- [WORK TASK A] According to the lens review, in what year was the AF-S VR Micro-Nikkor 105mm f2.8 G IF-ED introduced?
- [WORK TASK B] Rewrite the lens review's passage starting at "Facts and features" and ending at "pretty long lenses.", substituting "fairly long" for "pretty long".

- [SOURCE EXTRACT]
Nikon Z MC 105mm f2.8 VR S review
Written by Thomas
The Nikon Z MC 105mm f2.8 VR S is one of two macro lenses for Nikon’s Z-mount mirrorless cameras – the other being the Z MC 50mm f2.8. It achieves 1:1 (1x) magnification without the use of bellows or extension tubes and is corrected for full-frame cameras. It can fill the frame with a subject of 24 x 36mm (0.94 x 1.42in.) at 1x magnification. The new lens is the successor to the AF-S VR Micro-Nikkor 105mm f2.8 G IF-ED which was introduced in 2006. It offers optical image stabilization, autofocus, an additional function button which can be assigned different functions, plus an OLED display to indicate aperture or focusing distance and depth-of-field, or magnification.
The Nikon Z MC 105mm f2.8 VR S costs 1099 EUR / 1000 USD / 999 GBP.
Facts and features
Let’s compare the Nikon Z MC 105mm f2.8 VR S (“Z-Nikkor” for short) to the AF-S VR Micro-Nikkor 105mm f2.8 G IF-ED (“F-Nikkor”) and Laowa 100mm f2.8 2x Macro APO (“Laowa”). As usual I’ve rated the features with a [+] (or [++]), when it’s better than average or even state of the art, a  if it’s standard or just average, and [-] if there’s a disadvantage.
Size (diameter x length): 85 x 140mm (3.3 x 5.5in.) plus 63mm for the lens hood (101mm diameter). The F-Nikkor is 83 x 116mm + 70mm lens hood (add 30mm for the FTZ adapter to use it on a Nikon Z camera), the Laowa is 72 x 159mm + 51mm lens hood. These are all pretty long lenses.

- [RECORD EXCERPTS]
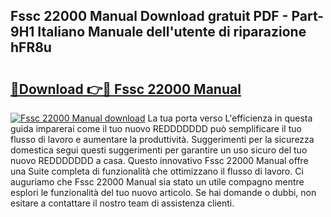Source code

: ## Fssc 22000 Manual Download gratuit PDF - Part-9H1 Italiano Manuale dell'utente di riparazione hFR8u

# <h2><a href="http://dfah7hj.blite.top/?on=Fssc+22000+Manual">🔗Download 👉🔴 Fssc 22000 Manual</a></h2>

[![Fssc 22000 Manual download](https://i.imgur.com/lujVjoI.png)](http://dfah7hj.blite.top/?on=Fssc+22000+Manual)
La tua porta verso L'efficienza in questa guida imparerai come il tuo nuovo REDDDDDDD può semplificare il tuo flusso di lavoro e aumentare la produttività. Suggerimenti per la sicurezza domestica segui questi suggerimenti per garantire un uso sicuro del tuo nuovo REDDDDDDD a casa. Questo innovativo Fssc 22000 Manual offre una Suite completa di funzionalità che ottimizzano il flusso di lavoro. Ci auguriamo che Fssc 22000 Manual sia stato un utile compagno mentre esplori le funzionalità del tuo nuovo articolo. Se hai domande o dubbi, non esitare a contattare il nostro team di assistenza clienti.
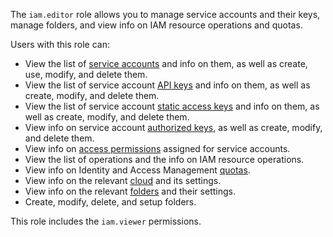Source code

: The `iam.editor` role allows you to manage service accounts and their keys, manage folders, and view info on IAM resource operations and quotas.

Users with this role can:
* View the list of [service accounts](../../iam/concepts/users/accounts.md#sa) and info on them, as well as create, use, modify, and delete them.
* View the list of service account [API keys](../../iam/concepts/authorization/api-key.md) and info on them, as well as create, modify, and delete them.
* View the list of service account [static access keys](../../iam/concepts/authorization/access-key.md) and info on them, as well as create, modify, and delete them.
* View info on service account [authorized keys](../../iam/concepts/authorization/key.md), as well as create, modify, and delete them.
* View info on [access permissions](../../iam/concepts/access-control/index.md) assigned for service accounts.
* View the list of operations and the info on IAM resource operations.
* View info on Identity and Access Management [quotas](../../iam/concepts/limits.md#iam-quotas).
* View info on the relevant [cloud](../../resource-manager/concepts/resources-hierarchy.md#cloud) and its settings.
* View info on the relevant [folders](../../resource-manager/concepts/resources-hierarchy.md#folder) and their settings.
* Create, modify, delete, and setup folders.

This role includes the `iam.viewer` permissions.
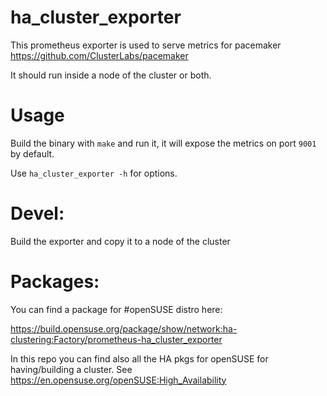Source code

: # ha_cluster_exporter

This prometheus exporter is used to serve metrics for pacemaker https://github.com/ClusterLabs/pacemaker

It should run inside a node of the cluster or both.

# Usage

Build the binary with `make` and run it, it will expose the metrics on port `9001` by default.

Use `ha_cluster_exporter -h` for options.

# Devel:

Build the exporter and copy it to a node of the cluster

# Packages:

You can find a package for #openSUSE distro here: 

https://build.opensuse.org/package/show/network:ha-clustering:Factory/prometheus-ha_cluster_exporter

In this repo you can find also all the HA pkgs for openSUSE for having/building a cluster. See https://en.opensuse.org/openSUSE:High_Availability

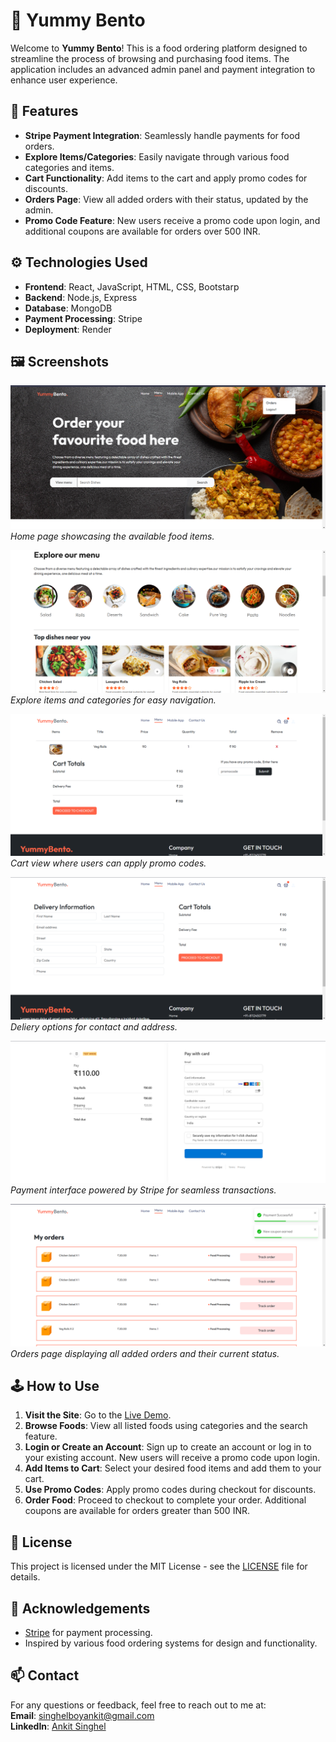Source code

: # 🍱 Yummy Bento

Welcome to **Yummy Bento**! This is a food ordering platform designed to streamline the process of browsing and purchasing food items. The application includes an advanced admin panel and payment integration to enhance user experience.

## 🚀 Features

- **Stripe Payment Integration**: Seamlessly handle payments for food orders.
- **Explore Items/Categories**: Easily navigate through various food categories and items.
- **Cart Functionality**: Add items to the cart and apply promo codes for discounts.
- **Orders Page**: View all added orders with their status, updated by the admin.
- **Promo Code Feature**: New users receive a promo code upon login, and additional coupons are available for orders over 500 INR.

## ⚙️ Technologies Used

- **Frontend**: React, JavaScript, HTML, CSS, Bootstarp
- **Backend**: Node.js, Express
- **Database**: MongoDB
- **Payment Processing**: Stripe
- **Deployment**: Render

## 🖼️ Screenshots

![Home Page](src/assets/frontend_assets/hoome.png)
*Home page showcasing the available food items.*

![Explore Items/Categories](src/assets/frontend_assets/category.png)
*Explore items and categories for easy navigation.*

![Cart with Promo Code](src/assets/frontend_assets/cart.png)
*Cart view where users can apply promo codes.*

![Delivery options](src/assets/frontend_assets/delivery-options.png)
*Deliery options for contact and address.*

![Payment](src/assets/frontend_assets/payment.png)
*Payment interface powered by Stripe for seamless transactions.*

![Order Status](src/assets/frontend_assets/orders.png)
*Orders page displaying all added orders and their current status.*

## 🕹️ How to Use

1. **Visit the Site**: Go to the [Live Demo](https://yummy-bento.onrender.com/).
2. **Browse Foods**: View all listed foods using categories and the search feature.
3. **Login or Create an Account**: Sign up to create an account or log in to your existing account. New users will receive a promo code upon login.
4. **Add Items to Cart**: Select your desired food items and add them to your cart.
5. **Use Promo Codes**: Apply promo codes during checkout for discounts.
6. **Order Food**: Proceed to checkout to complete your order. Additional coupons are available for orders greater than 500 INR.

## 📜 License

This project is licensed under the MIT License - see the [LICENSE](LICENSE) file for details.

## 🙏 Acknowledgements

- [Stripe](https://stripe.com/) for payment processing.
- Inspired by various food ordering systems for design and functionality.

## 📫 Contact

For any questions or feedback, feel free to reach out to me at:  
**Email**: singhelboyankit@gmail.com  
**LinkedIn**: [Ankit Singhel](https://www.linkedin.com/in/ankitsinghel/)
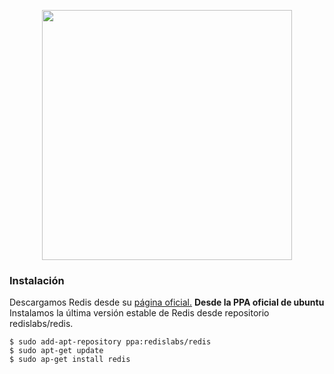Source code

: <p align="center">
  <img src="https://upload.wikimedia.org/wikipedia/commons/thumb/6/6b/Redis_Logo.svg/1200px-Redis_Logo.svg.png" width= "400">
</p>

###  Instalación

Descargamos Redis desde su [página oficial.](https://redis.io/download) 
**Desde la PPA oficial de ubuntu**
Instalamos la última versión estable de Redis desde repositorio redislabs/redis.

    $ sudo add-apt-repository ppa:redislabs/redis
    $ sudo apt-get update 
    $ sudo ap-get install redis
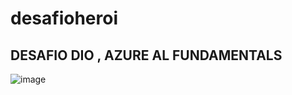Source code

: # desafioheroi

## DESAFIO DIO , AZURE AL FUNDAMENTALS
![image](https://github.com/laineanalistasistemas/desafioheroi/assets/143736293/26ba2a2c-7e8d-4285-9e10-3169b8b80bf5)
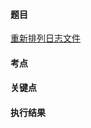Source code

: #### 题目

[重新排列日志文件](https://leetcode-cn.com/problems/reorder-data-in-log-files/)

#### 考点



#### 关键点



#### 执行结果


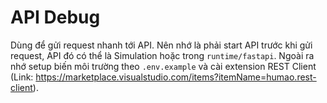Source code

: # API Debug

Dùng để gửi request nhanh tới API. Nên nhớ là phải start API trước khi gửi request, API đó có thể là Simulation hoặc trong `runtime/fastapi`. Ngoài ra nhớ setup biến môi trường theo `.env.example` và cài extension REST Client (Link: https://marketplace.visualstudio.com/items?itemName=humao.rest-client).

==

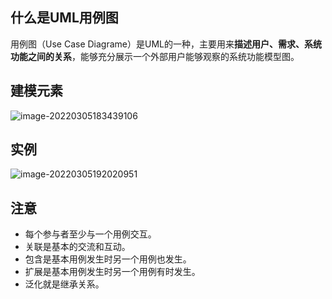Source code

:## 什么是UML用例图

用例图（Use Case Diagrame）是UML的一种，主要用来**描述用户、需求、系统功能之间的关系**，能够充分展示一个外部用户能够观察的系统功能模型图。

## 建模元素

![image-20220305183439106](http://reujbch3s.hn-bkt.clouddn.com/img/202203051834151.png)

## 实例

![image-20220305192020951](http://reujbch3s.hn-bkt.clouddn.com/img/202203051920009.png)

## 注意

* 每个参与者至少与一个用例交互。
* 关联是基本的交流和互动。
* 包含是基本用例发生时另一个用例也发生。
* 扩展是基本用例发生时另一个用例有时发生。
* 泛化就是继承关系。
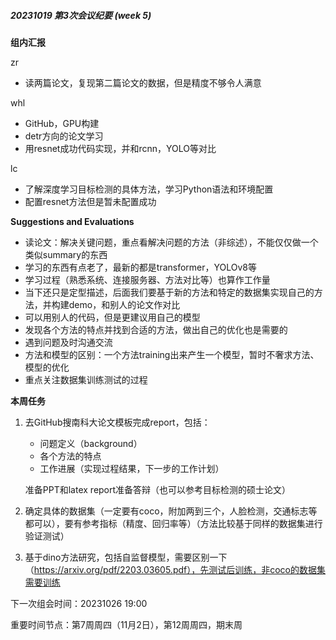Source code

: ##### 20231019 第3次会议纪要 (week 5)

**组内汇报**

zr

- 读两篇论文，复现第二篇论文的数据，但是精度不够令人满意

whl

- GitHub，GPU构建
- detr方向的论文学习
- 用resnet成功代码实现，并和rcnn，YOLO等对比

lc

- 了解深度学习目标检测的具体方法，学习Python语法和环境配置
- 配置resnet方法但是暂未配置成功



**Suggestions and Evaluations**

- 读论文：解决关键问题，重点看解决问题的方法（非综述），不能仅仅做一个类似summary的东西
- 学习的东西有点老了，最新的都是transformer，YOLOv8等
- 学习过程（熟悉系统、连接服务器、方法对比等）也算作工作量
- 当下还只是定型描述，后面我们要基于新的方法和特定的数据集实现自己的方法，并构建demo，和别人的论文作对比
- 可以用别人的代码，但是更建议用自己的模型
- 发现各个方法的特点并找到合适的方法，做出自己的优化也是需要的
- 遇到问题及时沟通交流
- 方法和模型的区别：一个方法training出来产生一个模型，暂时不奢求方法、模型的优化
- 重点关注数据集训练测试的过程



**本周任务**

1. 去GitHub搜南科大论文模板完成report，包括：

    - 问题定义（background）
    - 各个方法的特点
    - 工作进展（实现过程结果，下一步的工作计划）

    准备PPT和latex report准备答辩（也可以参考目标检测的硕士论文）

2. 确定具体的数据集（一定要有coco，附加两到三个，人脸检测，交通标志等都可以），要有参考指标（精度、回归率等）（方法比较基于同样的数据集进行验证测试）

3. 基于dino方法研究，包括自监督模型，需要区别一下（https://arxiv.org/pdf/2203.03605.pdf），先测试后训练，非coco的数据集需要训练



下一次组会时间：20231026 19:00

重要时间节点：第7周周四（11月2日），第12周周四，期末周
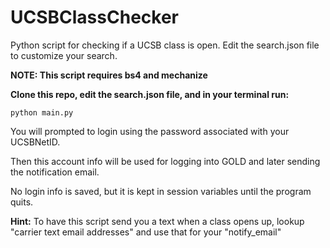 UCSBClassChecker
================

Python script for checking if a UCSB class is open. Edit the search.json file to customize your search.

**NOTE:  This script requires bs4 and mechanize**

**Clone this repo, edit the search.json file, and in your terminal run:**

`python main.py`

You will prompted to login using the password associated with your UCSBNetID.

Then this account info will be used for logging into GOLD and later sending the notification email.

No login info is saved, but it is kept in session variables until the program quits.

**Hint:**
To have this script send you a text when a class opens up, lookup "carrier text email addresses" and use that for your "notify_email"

==

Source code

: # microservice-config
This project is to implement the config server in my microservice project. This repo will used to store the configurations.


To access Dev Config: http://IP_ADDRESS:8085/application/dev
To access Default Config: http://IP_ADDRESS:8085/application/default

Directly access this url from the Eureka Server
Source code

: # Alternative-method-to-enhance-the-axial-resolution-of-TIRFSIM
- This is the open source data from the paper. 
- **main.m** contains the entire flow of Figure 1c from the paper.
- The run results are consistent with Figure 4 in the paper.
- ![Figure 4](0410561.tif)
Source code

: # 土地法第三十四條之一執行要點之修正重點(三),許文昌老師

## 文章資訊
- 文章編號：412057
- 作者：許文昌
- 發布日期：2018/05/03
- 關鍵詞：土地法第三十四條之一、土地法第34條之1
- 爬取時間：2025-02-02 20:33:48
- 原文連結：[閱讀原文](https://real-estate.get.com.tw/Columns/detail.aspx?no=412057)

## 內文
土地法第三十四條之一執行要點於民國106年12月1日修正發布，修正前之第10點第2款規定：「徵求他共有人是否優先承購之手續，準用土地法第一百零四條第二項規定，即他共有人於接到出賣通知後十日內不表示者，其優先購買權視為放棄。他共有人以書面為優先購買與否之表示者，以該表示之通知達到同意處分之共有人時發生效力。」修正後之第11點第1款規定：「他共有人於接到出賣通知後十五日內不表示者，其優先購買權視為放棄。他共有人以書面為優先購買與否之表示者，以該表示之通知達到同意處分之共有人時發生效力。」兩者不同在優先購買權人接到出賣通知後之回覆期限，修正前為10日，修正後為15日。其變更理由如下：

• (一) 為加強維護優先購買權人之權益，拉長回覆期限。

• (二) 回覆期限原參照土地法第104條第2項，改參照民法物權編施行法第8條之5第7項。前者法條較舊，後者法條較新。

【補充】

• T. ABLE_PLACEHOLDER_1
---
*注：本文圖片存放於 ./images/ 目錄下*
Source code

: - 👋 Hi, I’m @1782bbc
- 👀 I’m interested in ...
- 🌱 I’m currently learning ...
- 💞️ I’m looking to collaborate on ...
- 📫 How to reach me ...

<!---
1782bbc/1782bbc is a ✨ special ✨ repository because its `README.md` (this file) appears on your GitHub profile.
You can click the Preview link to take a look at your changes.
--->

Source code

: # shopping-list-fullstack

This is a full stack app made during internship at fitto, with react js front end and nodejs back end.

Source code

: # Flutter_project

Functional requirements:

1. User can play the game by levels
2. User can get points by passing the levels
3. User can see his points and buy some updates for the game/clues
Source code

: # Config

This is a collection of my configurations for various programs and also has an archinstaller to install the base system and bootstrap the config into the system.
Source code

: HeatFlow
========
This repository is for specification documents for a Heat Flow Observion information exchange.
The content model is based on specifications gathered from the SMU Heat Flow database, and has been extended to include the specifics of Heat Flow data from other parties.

- [YOUR RESPONSE A] 2006

- [YOUR RESPONSE B]
Facts and features
Let’s compare the Nikon Z MC 105mm f2.8 VR S (“Z-Nikkor” for short) to the AF-S VR Micro-Nikkor 105mm f2.8 G IF-ED (“F-Nikkor”) and Laowa 100mm f2.8 2x Macro APO (“Laowa”). As usual I’ve rated the features with a [+] (or [++]), when it’s better than average or even state of the art, a  if it’s standard or just average, and [-] if there’s a disadvantage.
Size (diameter x length): 85 x 140mm (3.3 x 5.5in.) plus 63mm for the lens hood (101mm diameter). The F-Nikkor is 83 x 116mm + 70mm lens hood (add 30mm for the FTZ adapter to use it on a Nikon Z camera), the Laowa is 72 x 159mm + 51mm lens hood. These are all fairly long lenses.